3. Denylists are advisory; the boundary is the control

The CLI shipped a blocklist of dangerous shell commands. It was trivially bypassable with a different separator, a leading variable assignment, or a quote in the middle of sudo. This is not a bug you fix by adding more patterns. A denylist over a shell is unwinnable, because the shell has more ways to express a command than any list can enumerate. The lesson is not “write a better blocklist.” It is that the blocklist is a usability hint, and the actual control has to live at the sandbox boundary, where the question is what a process can touch rather than whether a string looks dangerous.

4. Agents that register their own connections can be steered into your network

Our CLI speaks the Model Context Protocol, which lets an agent connect to external tool servers by URL. The fetch path had no egress controls. An agent that could be convinced to register a server pointing at 169.254.169.254, the cloud metadata endpoint, or at an internal service on a private range could be turned into a server-side request forgery primitive. This is the agent-era version of a classic SSRF, and it generalizes. Any capability that lets the model choose a URL to call is an egress decision that belongs to your network policy, not to the model. We added a guard that blocks link-local and private ranges by default while still allowing the local servers people legitimately run.

5. Trust that grants itself is not trust

There was a trust system designed to stop a malicious project from injecting instructions into the agent, and it auto-trusted every new directory the first time it was opened. The protection existed and defeated itself in the same breath. Clone a hostile repository, open it, and its instructions loaded as if you had vouched for them. A trust boundary that grants itself is decoration. The fix was to make the human do the granting.

6. The supply chain is part of the agent

Two findings had nothing to do with the agent’s runtime and everything to do with whether it could be trusted to keep working. The model identifiers were hardcoded and had quietly gone stale. One had already been retired by the provider and was returning errors, and others were days from the same fate. We replaced the hardcoded list with live discovery from each provider, so the agent learns what models exist instead of asserting it. A routine dependency audit also turned up eleven known vulnerabilities, two of them critical, which we cleared as part of the release.

Agents are long-lived processes wired to a half-dozen external services. The supply chain, meaning model endpoints, package dependencies, and the provenance of what you install, is not adjacent to the agent’s security. It is the agent’s security.

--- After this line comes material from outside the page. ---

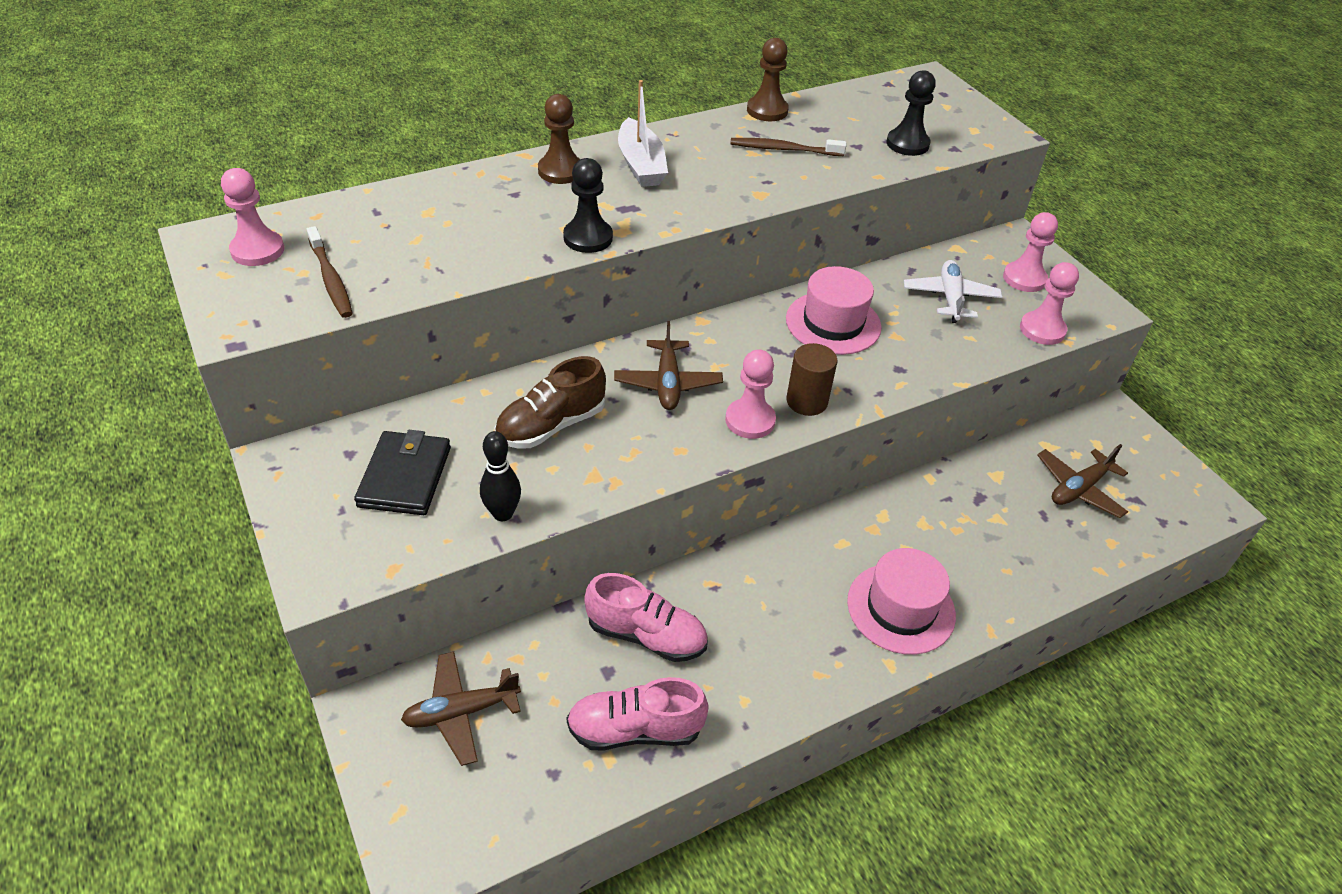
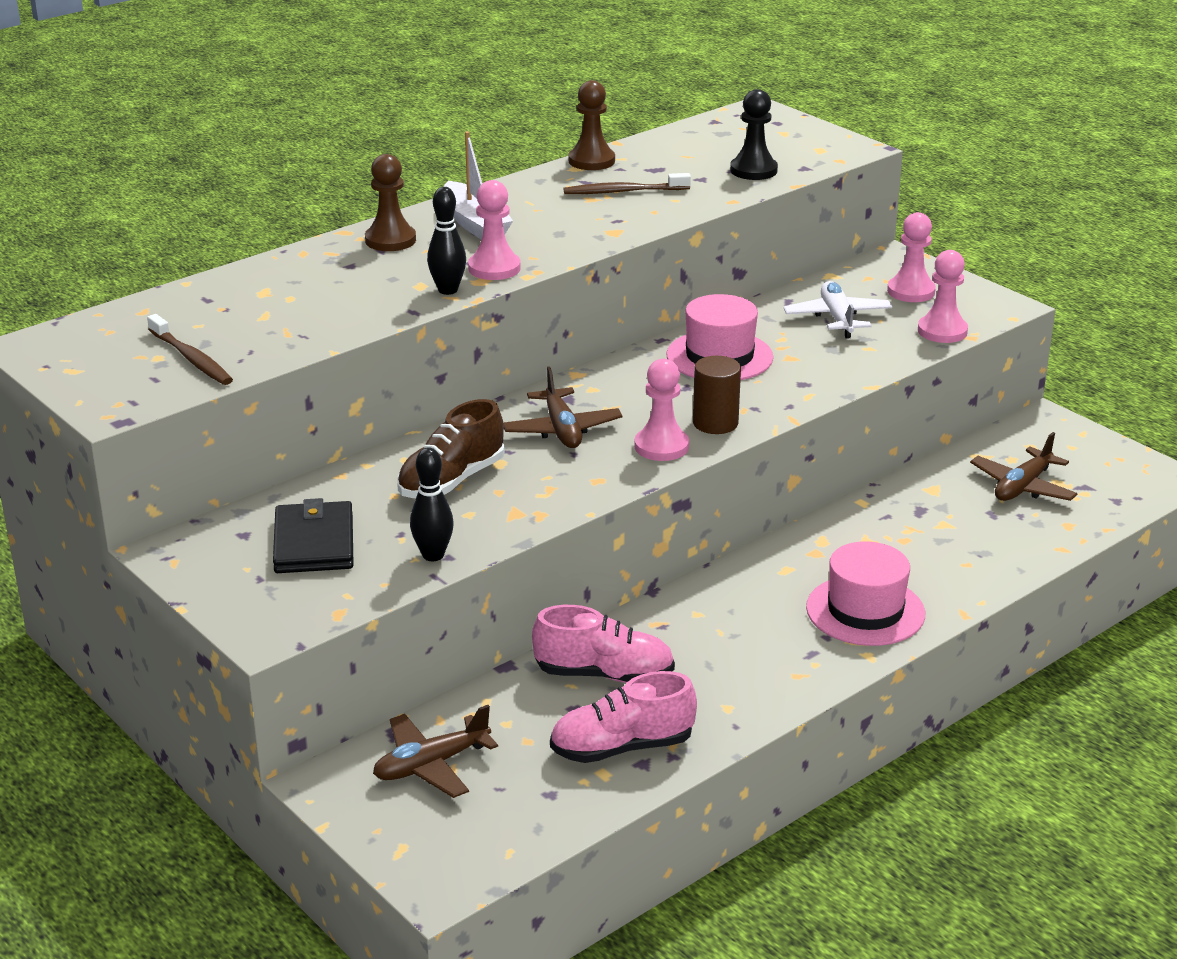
camera: 10 degrees left, 15 degrees down
(257, 250) = (96, 347): pink pawn -> pink pawn (494, 268)
(588, 238) = (448, 290): black pawn -> black bowling pin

7. A fix that never ships is not a fix

The finding with the sharpest governance lesson was not in the code at all. It was in the release pipeline. Three consecutive releases had failed to publish to the package registry, silently, because the failure was buried in a build step nobody was watching. The practical effect: every user was running a version several releases behind, unable to receive any of the fixes above even after we wrote them.

This is the gap that governance exists to close. “Fixed in the main branch” and “shipped to the people running it” are different states, and the distance between them is where security debt accumulates. An audit that produces patches nobody can install has produced a report, not a remediation. We fixed the pipeline first, and then everything else could actually reach a user.

The discipline is the product

None of these is exotic, and that is the point. Command injection, fail-open isolation, unbounded egress, self-granting trust, a stale supply chain, and a broken release path are the standard surface of any system that lets a model act in the world. If you run agents in the enterprise, this is the class of risk you inherit, whether or not anyone has written it down.

We found ours by looking, on purpose, against a checklist, before the issues had a chance to matter. Then we shipped the fixes, and the pipeline that lets fixes ship. The work was tedious and unglamorous, which is exactly what security work is. The agents and the tooling are the visible product. The discipline of auditing them, hardening them, and getting the fixes into users’ hands is the real one.